Rz. 87

Die Konsultationspflicht ist der Sache nach regelmäßig erfüllt, wenn der Arbeitgeber vor Ausspruch der Kündigung einen Interessenausgleich abschließt.[178] Dies gilt jedenfalls dann, wenn zu diesem Zeitpunkt bereits feststeht, ob und in welchem Umfang es zu Entlassungen kommen wird.[179] Bei einer ordnungsgemäßen Durchführung des Verfahrens nach §§ 111 ff. BetrVG ist in der Regel auch den Anforderungen an das Konsultationsverfahren gemäß § 17 Abs. 2 KSchG genügt.[180] Auch die Abgabe der Stellungnahme der Arbeitnehmervertretung beendet das Konsultationsverfahren,[181] ebenso die Übereinkunft der Betriebsparteien, dass alle Einigungsversuche ausgeschöpft sind.[182]

 

Rz. 88

Der Arbeitgeber hat das Konsultationsverfahren gemäß Art. 2 Abs. 1 der Richtlinie zwar mit dem Ziel einer Einigung zu führen, unterliegt allerdings keinem Einigungszwang. Der Abschluss eines Interessenausgleichs und Sozialplans oder die Durchführung eines Einigungsstellenverfahrens ist deshalb nicht Voraussetzung für den Abschluss der Konsultation.[183] Kommt es nicht zu einer Einigung der Betriebsparteien, ist das Konsultationsverfahren nach Auffassung des BAG beendet, wenn der Arbeitgeber annehmen darf, es bestehe kein Ansatz für weitere, zielführende Verhandlungen. Dem Arbeitgeber kommt in diesem Rahmen eine Beurteilungskompetenz zu, wann er den Beratungsanspruch der Arbeitnehmervertretung als erfüllt ansieht. Das setzt indes voraus, dass der Arbeitnehmervertretung zuvor alle zweckdienlichen Auskünfte i.S.d. § 17 Abs. 2 S. 1 Hs. 1 KSchG erteilt worden sind, wobei es sich nach dem Verlauf der Beratungen richtet, welche Angaben des Arbeitgebers – noch oder nunmehr – als zweckdienlich anzusehen sind.[184] Das Konsultationsverfahren kann demnach bereits zu einem Zeitpunkt beendet sein, zu dem Interessenausgleich und Sozialplan noch nicht abgeschlossen sind.[185]

 

Rz. 89

 

Hinweis

Hört der Arbeitgeber die Arbeitnehmervertretung noch während der Konsultationen etwa gemäß § 102 BetrVG zu den bevorstehenden Kündigungen an,[186] belegt dies, dass der Arbeitgeber seinen Kündigungsentschluss bereits abschließend gebildet hat.[187] Dies wiederum legt nahe, dass das Konsultationsverfahren nicht rechtzeitig eingeleitet worden ist.

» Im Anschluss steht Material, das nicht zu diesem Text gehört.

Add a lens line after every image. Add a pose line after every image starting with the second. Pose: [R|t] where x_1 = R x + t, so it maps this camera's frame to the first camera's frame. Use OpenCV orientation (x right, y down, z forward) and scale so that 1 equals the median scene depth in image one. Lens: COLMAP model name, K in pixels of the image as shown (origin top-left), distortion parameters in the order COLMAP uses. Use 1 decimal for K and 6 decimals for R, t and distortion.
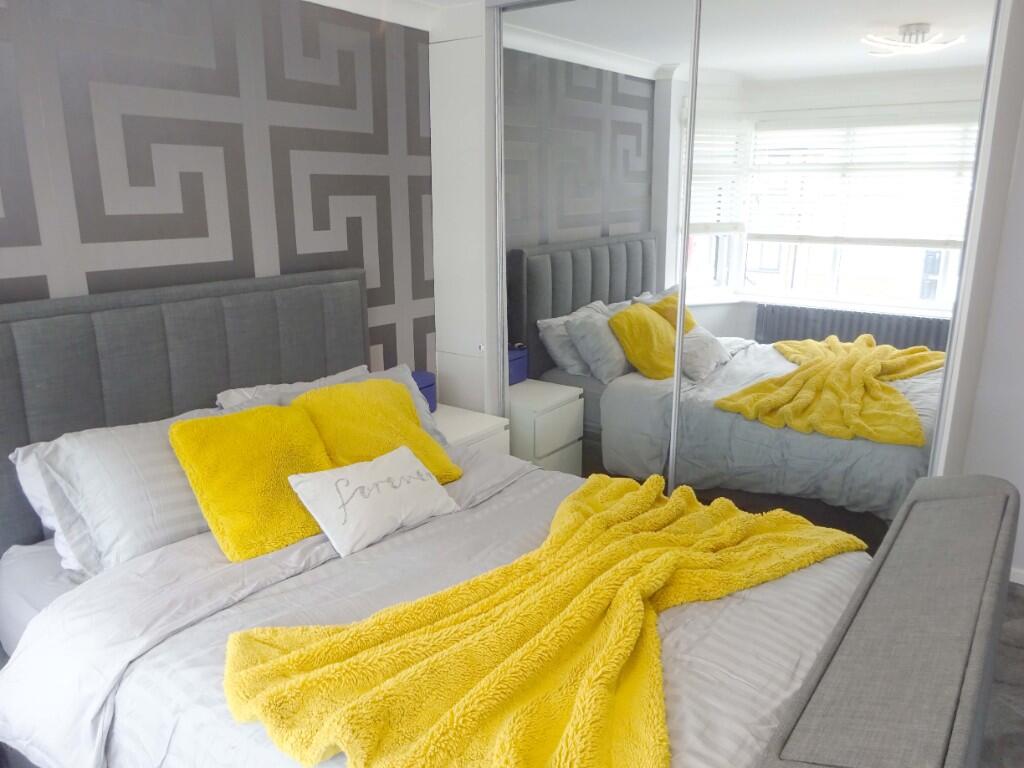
lens RADIAL K [[748.4, 0, 512.0], [0, 748.4, 384.0], [0, 0, 1]] dist [-0.011207, -0.004828]
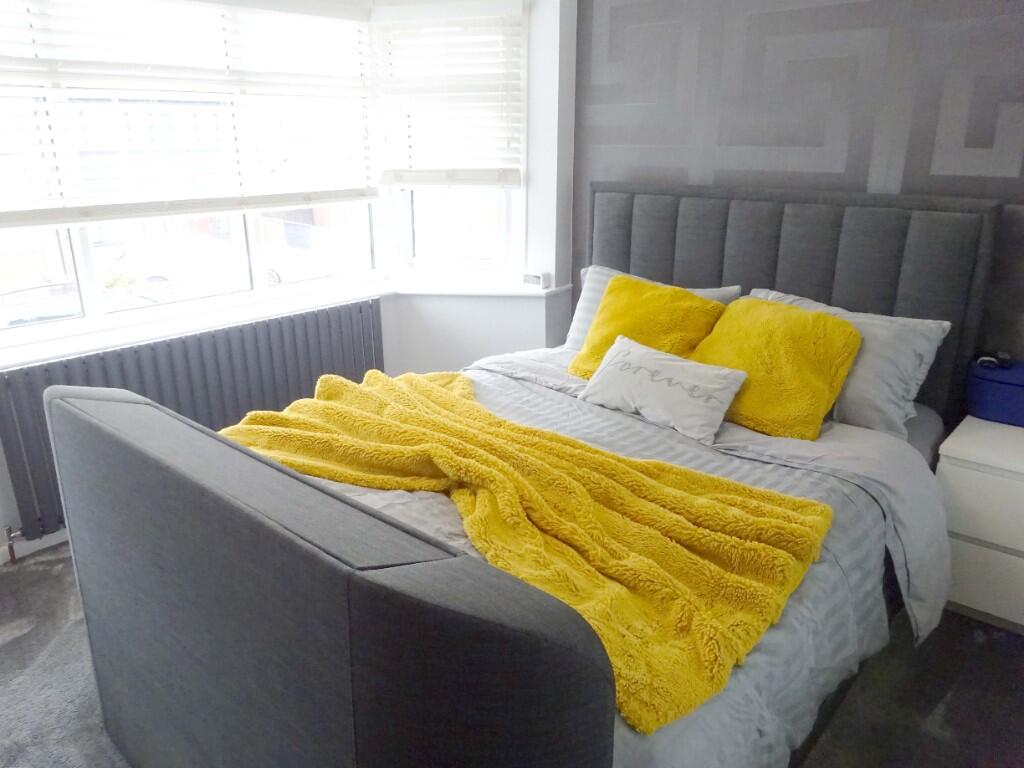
lens RADIAL K [[748.4, 0, 512.0], [0, 748.4, 384.0], [0, 0, 1]] dist [-0.011207, -0.004828]
pose [[-0.078030, 0.331763, -0.940130, 0.817368], [-0.235084, 0.910290, 0.340745, -0.166899], [0.968838, 0.247597, 0.006962, 0.731818]]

[181] LAG Nürnberg v. 10.12.2014 – 2 Sa 379/14; APS/Moll, § 17 KSchG Rn 74; Grau/Sittard, BB 2011, 1845.
[182] ErfK/Kiel, § 17 Rn 25a; KR/Weigand, § 17 Rn 103.
[183] BAG v. 21.5.2008 – 8 AZR 84/07; BAG v. 28.5.2009 – 6 AZR 144/08; APS/Moll, § 17 KSchG Rn 74c; KR/Weigand, § 17 Rn 104; Krieger/Ludwig, NZA 2010, 919; der diese Fragen aufwerfende Vorlagebeschluss des ArbG Berlin v. 21.2.2006 – 79 Ca 22399/05 hat sich durch Vergleichsschluss erledigt.
[186] So die Empfehlung von Krieger/Ludwig, NZA 2010, 919.
[187] Schaub/Linck, § 142 Rn 16; ErfK/Kiel, § 17 KSchG Rn 26.